The white-tailed sea eagle was historically widespread across much of Western Europe and the Mediterranean, even reaching as far as Egypt, but suffered a massive decline from the 19th century. In several countries they were perceived by farmers and landowners as a competitor to resources and a threat to livestock and game. As a result, they were heavily persecuted, with the British government even placing a bounty on their heads, and consequently they were extinct from the British Isles by the early 1900s.

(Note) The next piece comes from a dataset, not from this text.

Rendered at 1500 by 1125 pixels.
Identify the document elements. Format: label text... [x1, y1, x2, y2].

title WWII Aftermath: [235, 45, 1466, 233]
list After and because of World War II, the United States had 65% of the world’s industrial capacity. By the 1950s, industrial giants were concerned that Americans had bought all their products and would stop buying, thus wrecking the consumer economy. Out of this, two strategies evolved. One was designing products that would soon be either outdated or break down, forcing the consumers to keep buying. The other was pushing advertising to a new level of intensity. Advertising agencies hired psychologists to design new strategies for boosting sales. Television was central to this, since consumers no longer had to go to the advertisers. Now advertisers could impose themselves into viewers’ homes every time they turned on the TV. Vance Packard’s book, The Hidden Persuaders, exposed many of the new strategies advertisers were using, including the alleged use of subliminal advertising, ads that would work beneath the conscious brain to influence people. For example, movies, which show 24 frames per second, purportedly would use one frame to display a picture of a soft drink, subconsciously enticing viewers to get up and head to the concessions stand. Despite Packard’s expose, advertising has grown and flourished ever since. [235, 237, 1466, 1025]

Elsewhere across their range, the heavy use of the pesticide DDT in the 1950s had a devastating impact on their breeding success, since the main effect of DDT was to reduce egg-shell thickness, causing adults to inadvertently crush their eggs. In fact, the species was found to have the highest concentration of DDT of any European raptor! Eventually, they went extinct from all of Western Europe apart from Scandinavia.

8. Conservation Efforts

Efforts to reduce the negative impact of DDT originated in Sweden in the form of supplementary feeding with uncontaminated food, and did go some way to improve breeding success; similar programs were then set up in other countries. White-tailed sea eagles are now protected across much of their range and in Norway are now estimated at 3,600 pairs, which accounts for over half of the European population.

White-tailed eagle conservation

A series of reintroductions to the British Isles have been carried out, the first involving young birds from Norway being reintroduced to the Isle of Rum in the Scottish Hebrides over ten years from 1975-1985. There are now over 130 breeding pairs in Scotland. The most recent reintroduction of the species began just last year in England on the Isle of Wight, with six young birds from Scotland reintroduced last summer and seven more released this year. The five-year reintroduction program aims to re-establish this majestic species in the England and so far the results are encouraging!